Extract provided –
+-------+

What Keating says about poetry could be applied, with equal vigor, to all the humanities. He could have just as easily been quoting Plato or Aristotle, and his students could just as easily have gone on to reignite the Dead Theologians or Dead Novelists Society. The message remains the same: an examined life, seen in light of the great masters of thought, literature, and art, is a life worth living. From Keating’s first lessons to his students to the spirited refrain of “Oh captain, my captain” from their desk tops, Dead Poets Society is a reminder of the importance of the humanities—not just for a good education but for a good life. William Faulkner captured this importance beautifully in his Nobel Prize address: 

I believe that man will not merely endure: he will prevail. He is immortal . . . because he has a soul, a spirit capable of compassion and sacrifice and endurance. The poet’s, the writer’s, duty is to write about these things. It is his privilege to help man endure by lifting his heart, by reminding him of the courage and honor and hope and pride and compassion and pity and sacrifice which have been the glory of his past. The poet’s voice need not merely be the record of man, it can be one of the props, the pillars to help him endure and prevail.

+-------+

Task to complete – Quote everything from "I believe that" down to "endure and prevail." in the passage on Dead Poets Society and the humanities.

+-------+

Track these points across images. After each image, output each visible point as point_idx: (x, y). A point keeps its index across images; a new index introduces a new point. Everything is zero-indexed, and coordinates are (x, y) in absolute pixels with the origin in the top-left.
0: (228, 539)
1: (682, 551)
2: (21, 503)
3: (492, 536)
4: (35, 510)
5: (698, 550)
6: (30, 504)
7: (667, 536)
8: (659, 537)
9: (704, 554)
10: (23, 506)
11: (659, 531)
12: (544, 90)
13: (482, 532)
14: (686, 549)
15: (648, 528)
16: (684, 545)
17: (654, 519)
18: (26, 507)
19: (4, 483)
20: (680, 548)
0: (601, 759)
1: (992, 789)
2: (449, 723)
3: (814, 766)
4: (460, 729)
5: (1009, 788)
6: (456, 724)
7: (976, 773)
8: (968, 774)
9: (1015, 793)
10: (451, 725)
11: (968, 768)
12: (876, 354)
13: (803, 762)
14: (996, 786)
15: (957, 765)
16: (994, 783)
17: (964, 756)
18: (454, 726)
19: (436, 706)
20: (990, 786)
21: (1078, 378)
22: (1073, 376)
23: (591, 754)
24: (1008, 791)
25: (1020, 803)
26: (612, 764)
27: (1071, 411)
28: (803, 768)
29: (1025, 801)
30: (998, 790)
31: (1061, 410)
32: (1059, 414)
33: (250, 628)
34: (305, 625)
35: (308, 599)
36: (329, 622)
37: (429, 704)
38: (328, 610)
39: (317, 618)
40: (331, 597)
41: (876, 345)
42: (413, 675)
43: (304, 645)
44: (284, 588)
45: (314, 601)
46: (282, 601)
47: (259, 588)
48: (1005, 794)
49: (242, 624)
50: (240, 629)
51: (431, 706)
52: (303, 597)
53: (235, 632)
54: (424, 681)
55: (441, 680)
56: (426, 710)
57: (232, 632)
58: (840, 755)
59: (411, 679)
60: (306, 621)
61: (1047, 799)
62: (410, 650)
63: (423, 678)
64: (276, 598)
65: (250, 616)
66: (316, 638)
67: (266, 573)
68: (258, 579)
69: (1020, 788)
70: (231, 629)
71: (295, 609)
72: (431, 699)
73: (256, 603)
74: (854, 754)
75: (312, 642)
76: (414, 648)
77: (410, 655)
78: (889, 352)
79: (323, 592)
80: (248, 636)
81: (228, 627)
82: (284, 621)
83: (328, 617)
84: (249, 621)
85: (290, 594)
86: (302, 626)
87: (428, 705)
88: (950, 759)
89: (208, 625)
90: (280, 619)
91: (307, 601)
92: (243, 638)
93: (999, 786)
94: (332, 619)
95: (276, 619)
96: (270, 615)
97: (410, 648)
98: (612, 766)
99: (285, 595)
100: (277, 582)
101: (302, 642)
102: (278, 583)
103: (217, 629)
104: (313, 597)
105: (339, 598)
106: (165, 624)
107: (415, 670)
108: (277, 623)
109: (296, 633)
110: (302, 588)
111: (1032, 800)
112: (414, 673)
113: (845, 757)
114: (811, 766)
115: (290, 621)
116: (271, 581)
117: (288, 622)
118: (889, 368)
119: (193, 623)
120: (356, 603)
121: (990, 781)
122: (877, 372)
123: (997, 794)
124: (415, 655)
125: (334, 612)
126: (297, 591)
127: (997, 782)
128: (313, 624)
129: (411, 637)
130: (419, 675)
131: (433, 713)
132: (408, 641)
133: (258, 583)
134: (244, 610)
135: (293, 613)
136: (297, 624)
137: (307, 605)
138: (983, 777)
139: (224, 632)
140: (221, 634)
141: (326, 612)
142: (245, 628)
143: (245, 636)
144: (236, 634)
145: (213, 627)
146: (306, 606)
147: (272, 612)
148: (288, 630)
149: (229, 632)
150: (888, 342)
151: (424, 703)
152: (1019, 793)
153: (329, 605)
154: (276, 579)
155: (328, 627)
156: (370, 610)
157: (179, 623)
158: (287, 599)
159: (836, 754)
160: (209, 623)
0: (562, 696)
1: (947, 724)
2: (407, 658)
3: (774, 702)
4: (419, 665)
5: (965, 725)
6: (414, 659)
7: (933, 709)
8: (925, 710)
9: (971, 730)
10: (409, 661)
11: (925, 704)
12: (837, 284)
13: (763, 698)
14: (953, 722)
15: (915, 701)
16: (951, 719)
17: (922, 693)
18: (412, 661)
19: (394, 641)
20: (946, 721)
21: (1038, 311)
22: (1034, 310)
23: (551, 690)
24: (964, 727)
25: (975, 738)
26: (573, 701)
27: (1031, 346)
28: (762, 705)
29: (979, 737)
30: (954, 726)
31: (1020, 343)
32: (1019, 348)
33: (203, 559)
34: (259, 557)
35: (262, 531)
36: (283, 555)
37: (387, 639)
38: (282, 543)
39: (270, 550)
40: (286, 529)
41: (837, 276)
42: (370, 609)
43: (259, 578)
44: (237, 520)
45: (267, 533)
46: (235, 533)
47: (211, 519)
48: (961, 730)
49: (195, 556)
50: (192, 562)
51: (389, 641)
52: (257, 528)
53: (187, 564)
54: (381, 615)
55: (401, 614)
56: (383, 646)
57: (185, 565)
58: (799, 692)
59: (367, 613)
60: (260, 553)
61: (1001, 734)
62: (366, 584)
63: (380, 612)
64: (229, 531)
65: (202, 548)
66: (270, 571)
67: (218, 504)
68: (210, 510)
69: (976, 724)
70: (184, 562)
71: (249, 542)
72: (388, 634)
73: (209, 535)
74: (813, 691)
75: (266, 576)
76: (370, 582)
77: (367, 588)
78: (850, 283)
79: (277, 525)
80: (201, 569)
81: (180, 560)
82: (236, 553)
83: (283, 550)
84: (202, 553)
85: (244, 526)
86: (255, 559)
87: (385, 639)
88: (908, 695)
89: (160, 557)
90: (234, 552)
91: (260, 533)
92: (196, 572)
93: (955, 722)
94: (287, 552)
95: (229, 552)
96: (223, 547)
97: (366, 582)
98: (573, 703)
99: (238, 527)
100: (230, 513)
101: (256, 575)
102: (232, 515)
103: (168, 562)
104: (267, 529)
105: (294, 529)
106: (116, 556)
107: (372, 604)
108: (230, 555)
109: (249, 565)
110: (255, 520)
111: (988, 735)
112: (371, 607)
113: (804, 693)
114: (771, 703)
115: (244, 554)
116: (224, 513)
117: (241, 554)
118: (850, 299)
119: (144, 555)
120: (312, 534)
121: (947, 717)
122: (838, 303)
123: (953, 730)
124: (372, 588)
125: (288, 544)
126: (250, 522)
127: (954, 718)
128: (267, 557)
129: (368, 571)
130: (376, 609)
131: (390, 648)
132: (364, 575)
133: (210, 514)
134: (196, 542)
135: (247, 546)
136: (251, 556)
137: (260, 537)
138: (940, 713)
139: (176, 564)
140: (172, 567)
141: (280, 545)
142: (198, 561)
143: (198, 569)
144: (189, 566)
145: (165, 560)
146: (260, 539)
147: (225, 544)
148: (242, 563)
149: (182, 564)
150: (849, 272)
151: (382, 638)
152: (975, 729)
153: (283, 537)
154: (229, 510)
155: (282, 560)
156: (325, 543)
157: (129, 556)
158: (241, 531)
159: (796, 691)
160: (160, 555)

+-------+

Solution to this task –
I believe that man will not merely endure: he will prevail. He is immortal . . . because he has a soul, a spirit capable of compassion and sacrifice and endurance. The poet’s, the writer’s, duty is to write about these things. It is his privilege to help man endure by lifting his heart, by reminding him of the courage and honor and hope and pride and compassion and pity and sacrifice which have been the glory of his past. The poet’s voice need not merely be the record of man, it can be one of the props, the pillars to help him endure and prevail.